* ASSIGNMENT *
Transcribe each record precisely; images stay out.

**********

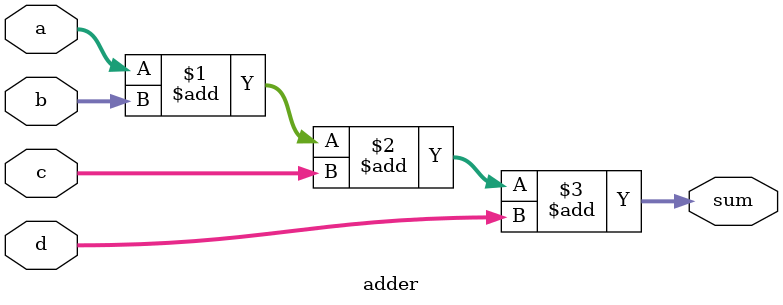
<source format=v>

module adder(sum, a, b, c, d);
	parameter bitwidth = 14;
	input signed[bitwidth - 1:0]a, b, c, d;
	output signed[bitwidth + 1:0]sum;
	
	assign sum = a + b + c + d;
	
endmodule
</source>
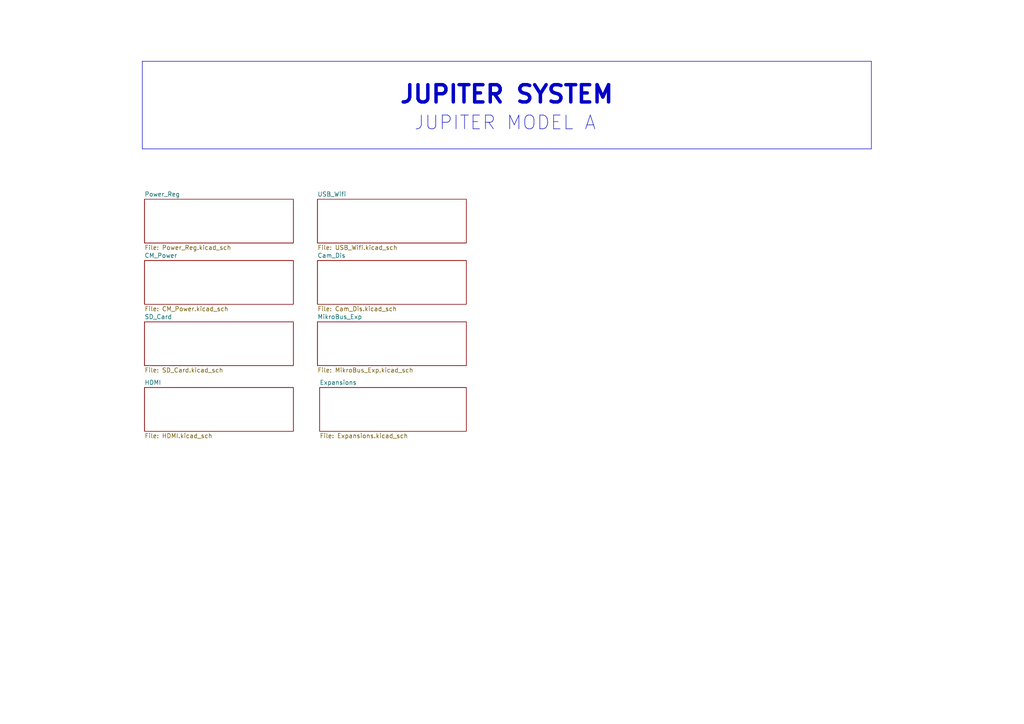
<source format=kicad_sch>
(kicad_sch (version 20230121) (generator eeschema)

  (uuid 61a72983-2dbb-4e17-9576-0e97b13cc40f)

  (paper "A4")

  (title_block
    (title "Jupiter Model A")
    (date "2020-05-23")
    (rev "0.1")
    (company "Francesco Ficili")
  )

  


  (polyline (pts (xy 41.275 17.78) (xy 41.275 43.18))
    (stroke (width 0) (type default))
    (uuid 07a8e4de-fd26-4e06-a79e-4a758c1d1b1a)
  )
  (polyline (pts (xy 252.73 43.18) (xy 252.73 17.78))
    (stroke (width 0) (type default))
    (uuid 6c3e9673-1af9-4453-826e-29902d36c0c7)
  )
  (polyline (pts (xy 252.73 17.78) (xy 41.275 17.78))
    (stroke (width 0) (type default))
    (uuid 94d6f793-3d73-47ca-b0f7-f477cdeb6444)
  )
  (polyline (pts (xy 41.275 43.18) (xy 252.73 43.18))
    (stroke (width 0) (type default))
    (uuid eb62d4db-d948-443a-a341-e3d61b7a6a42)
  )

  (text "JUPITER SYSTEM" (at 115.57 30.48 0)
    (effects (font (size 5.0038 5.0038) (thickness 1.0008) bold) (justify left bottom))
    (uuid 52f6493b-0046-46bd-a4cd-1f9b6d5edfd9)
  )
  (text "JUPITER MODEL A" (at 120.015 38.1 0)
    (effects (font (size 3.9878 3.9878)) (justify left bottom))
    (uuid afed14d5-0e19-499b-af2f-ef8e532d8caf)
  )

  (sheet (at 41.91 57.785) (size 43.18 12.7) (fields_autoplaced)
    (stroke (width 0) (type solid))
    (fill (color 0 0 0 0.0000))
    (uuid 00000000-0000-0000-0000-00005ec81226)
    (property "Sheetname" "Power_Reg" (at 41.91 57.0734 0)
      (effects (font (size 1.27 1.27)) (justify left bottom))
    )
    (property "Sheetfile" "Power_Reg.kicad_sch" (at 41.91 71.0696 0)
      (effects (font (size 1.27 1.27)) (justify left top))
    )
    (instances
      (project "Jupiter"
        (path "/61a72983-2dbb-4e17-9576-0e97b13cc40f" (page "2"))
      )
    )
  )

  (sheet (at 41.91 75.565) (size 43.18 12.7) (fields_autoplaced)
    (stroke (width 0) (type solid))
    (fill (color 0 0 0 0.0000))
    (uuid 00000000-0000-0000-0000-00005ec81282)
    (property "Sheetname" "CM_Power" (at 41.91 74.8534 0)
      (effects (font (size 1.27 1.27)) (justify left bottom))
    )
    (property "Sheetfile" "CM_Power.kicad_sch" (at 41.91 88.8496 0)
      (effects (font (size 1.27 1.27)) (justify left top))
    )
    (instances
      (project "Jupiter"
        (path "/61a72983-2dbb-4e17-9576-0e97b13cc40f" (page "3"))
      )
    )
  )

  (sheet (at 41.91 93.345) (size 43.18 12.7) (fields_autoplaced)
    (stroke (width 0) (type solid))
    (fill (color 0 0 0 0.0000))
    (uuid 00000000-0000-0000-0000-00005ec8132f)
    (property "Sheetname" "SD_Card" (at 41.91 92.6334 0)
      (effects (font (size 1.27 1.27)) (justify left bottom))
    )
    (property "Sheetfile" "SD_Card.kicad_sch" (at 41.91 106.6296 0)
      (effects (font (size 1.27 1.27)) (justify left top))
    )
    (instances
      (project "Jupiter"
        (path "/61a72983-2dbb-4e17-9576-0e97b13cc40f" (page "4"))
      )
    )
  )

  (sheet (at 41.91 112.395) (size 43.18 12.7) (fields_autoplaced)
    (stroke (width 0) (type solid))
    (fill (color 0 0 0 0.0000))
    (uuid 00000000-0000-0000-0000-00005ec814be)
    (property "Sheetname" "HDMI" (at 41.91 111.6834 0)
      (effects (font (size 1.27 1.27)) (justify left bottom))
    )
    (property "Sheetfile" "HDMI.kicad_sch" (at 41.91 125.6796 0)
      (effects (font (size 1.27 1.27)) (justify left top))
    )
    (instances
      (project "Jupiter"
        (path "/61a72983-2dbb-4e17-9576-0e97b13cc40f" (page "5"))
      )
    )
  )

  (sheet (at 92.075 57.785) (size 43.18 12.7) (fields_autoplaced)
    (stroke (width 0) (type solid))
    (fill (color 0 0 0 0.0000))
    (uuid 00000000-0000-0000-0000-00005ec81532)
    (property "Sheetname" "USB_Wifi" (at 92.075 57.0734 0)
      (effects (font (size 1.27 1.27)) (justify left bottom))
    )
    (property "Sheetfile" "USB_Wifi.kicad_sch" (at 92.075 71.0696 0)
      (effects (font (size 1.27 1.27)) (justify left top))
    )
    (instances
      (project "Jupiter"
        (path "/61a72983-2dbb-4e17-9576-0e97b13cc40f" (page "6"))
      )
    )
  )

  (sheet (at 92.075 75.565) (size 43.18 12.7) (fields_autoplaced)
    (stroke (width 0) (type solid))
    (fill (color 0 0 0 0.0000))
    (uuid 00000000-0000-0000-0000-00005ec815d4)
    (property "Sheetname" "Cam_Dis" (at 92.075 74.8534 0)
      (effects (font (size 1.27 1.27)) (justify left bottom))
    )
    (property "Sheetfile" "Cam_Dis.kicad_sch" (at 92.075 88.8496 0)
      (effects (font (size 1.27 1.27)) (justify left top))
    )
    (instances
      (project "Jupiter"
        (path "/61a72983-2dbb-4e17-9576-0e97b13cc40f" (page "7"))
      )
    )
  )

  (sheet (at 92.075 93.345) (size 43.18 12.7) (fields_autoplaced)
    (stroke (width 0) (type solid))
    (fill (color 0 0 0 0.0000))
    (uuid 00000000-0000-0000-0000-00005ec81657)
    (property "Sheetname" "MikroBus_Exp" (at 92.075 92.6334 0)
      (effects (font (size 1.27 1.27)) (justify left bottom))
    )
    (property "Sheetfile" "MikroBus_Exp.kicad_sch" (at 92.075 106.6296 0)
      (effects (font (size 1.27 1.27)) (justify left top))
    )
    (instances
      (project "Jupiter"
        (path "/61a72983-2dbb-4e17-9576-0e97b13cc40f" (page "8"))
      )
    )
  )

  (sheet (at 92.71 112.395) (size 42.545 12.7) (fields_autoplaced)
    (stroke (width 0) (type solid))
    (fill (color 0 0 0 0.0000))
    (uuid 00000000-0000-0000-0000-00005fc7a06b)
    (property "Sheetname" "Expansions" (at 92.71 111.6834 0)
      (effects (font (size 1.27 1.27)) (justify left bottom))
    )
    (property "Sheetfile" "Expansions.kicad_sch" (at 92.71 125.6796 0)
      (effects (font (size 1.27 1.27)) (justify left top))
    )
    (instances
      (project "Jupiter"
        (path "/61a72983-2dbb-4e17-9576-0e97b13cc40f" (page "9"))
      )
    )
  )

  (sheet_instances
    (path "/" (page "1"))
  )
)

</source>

**********

* EXERCISE OUTPUT *
<source format=v>

module adder(sum, a, b, c, d);
	parameter bitwidth = 14;
	input signed[bitwidth - 1:0]a, b, c, d;
	output signed[bitwidth + 1:0]sum;
	
	assign sum = a + b + c + d;
	
endmodule
</source>
<source format=kicad_sch>
(kicad_sch (version 20230121) (generator eeschema)

  (uuid 61a72983-2dbb-4e17-9576-0e97b13cc40f)

  (paper "A4")

  (title_block
    (title "Jupiter Model A")
    (date "2020-05-23")
    (rev "0.1")
    (company "Francesco Ficili")
  )

  


  (polyline (pts (xy 41.275 17.78) (xy 41.275 43.18))
    (stroke (width 0) (type default))
    (uuid 07a8e4de-fd26-4e06-a79e-4a758c1d1b1a)
  )
  (polyline (pts (xy 252.73 43.18) (xy 252.73 17.78))
    (stroke (width 0) (type default))
    (uuid 6c3e9673-1af9-4453-826e-29902d36c0c7)
  )
  (polyline (pts (xy 252.73 17.78) (xy 41.275 17.78))
    (stroke (width 0) (type default))
    (uuid 94d6f793-3d73-47ca-b0f7-f477cdeb6444)
  )
  (polyline (pts (xy 41.275 43.18) (xy 252.73 43.18))
    (stroke (width 0) (type default))
    (uuid eb62d4db-d948-443a-a341-e3d61b7a6a42)
  )

  (text "JUPITER SYSTEM" (at 115.57 30.48 0)
    (effects (font (size 5.0038 5.0038) (thickness 1.0008) bold) (justify left bottom))
    (uuid 52f6493b-0046-46bd-a4cd-1f9b6d5edfd9)
  )
  (text "JUPITER MODEL A" (at 120.015 38.1 0)
    (effects (font (size 3.9878 3.9878)) (justify left bottom))
    (uuid afed14d5-0e19-499b-af2f-ef8e532d8caf)
  )

  (sheet (at 41.91 57.785) (size 43.18 12.7) (fields_autoplaced)
    (stroke (width 0) (type solid))
    (fill (color 0 0 0 0.0000))
    (uuid 00000000-0000-0000-0000-00005ec81226)
    (property "Sheetname" "Power_Reg" (at 41.91 57.0734 0)
      (effects (font (size 1.27 1.27)) (justify left bottom))
    )
    (property "Sheetfile" "Power_Reg.kicad_sch" (at 41.91 71.0696 0)
      (effects (font (size 1.27 1.27)) (justify left top))
    )
    (instances
      (project "Jupiter"
        (path "/61a72983-2dbb-4e17-9576-0e97b13cc40f" (page "2"))
      )
    )
  )

  (sheet (at 41.91 75.565) (size 43.18 12.7) (fields_autoplaced)
    (stroke (width 0) (type solid))
    (fill (color 0 0 0 0.0000))
    (uuid 00000000-0000-0000-0000-00005ec81282)
    (property "Sheetname" "CM_Power" (at 41.91 74.8534 0)
      (effects (font (size 1.27 1.27)) (justify left bottom))
    )
    (property "Sheetfile" "CM_Power.kicad_sch" (at 41.91 88.8496 0)
      (effects (font (size 1.27 1.27)) (justify left top))
    )
    (instances
      (project "Jupiter"
        (path "/61a72983-2dbb-4e17-9576-0e97b13cc40f" (page "3"))
      )
    )
  )

  (sheet (at 41.91 93.345) (size 43.18 12.7) (fields_autoplaced)
    (stroke (width 0) (type solid))
    (fill (color 0 0 0 0.0000))
    (uuid 00000000-0000-0000-0000-00005ec8132f)
    (property "Sheetname" "SD_Card" (at 41.91 92.6334 0)
      (effects (font (size 1.27 1.27)) (justify left bottom))
    )
    (property "Sheetfile" "SD_Card.kicad_sch" (at 41.91 106.6296 0)
      (effects (font (size 1.27 1.27)) (justify left top))
    )
    (instances
      (project "Jupiter"
        (path "/61a72983-2dbb-4e17-9576-0e97b13cc40f" (page "4"))
      )
    )
  )

  (sheet (at 41.91 112.395) (size 43.18 12.7) (fields_autoplaced)
    (stroke (width 0) (type solid))
    (fill (color 0 0 0 0.0000))
    (uuid 00000000-0000-0000-0000-00005ec814be)
    (property "Sheetname" "HDMI" (at 41.91 111.6834 0)
      (effects (font (size 1.27 1.27)) (justify left bottom))
    )
    (property "Sheetfile" "HDMI.kicad_sch" (at 41.91 125.6796 0)
      (effects (font (size 1.27 1.27)) (justify left top))
    )
    (instances
      (project "Jupiter"
        (path "/61a72983-2dbb-4e17-9576-0e97b13cc40f" (page "5"))
      )
    )
  )

  (sheet (at 92.075 57.785) (size 43.18 12.7) (fields_autoplaced)
    (stroke (width 0) (type solid))
    (fill (color 0 0 0 0.0000))
    (uuid 00000000-0000-0000-0000-00005ec81532)
    (property "Sheetname" "USB_Wifi" (at 92.075 57.0734 0)
      (effects (font (size 1.27 1.27)) (justify left bottom))
    )
    (property "Sheetfile" "USB_Wifi.kicad_sch" (at 92.075 71.0696 0)
      (effects (font (size 1.27 1.27)) (justify left top))
    )
    (instances
      (project "Jupiter"
        (path "/61a72983-2dbb-4e17-9576-0e97b13cc40f" (page "6"))
      )
    )
  )

  (sheet (at 92.075 75.565) (size 43.18 12.7) (fields_autoplaced)
    (stroke (width 0) (type solid))
    (fill (color 0 0 0 0.0000))
    (uuid 00000000-0000-0000-0000-00005ec815d4)
    (property "Sheetname" "Cam_Dis" (at 92.075 74.8534 0)
      (effects (font (size 1.27 1.27)) (justify left bottom))
    )
    (property "Sheetfile" "Cam_Dis.kicad_sch" (at 92.075 88.8496 0)
      (effects (font (size 1.27 1.27)) (justify left top))
    )
    (instances
      (project "Jupiter"
        (path "/61a72983-2dbb-4e17-9576-0e97b13cc40f" (page "7"))
      )
    )
  )

  (sheet (at 92.075 93.345) (size 43.18 12.7) (fields_autoplaced)
    (stroke (width 0) (type solid))
    (fill (color 0 0 0 0.0000))
    (uuid 00000000-0000-0000-0000-00005ec81657)
    (property "Sheetname" "MikroBus_Exp" (at 92.075 92.6334 0)
      (effects (font (size 1.27 1.27)) (justify left bottom))
    )
    (property "Sheetfile" "MikroBus_Exp.kicad_sch" (at 92.075 106.6296 0)
      (effects (font (size 1.27 1.27)) (justify left top))
    )
    (instances
      (project "Jupiter"
        (path "/61a72983-2dbb-4e17-9576-0e97b13cc40f" (page "8"))
      )
    )
  )

  (sheet (at 92.71 112.395) (size 42.545 12.7) (fields_autoplaced)
    (stroke (width 0) (type solid))
    (fill (color 0 0 0 0.0000))
    (uuid 00000000-0000-0000-0000-00005fc7a06b)
    (property "Sheetname" "Expansions" (at 92.71 111.6834 0)
      (effects (font (size 1.27 1.27)) (justify left bottom))
    )
    (property "Sheetfile" "Expansions.kicad_sch" (at 92.71 125.6796 0)
      (effects (font (size 1.27 1.27)) (justify left top))
    )
    (instances
      (project "Jupiter"
        (path "/61a72983-2dbb-4e17-9576-0e97b13cc40f" (page "9"))
      )
    )
  )

  (sheet_instances
    (path "/" (page "1"))
  )
)

</source>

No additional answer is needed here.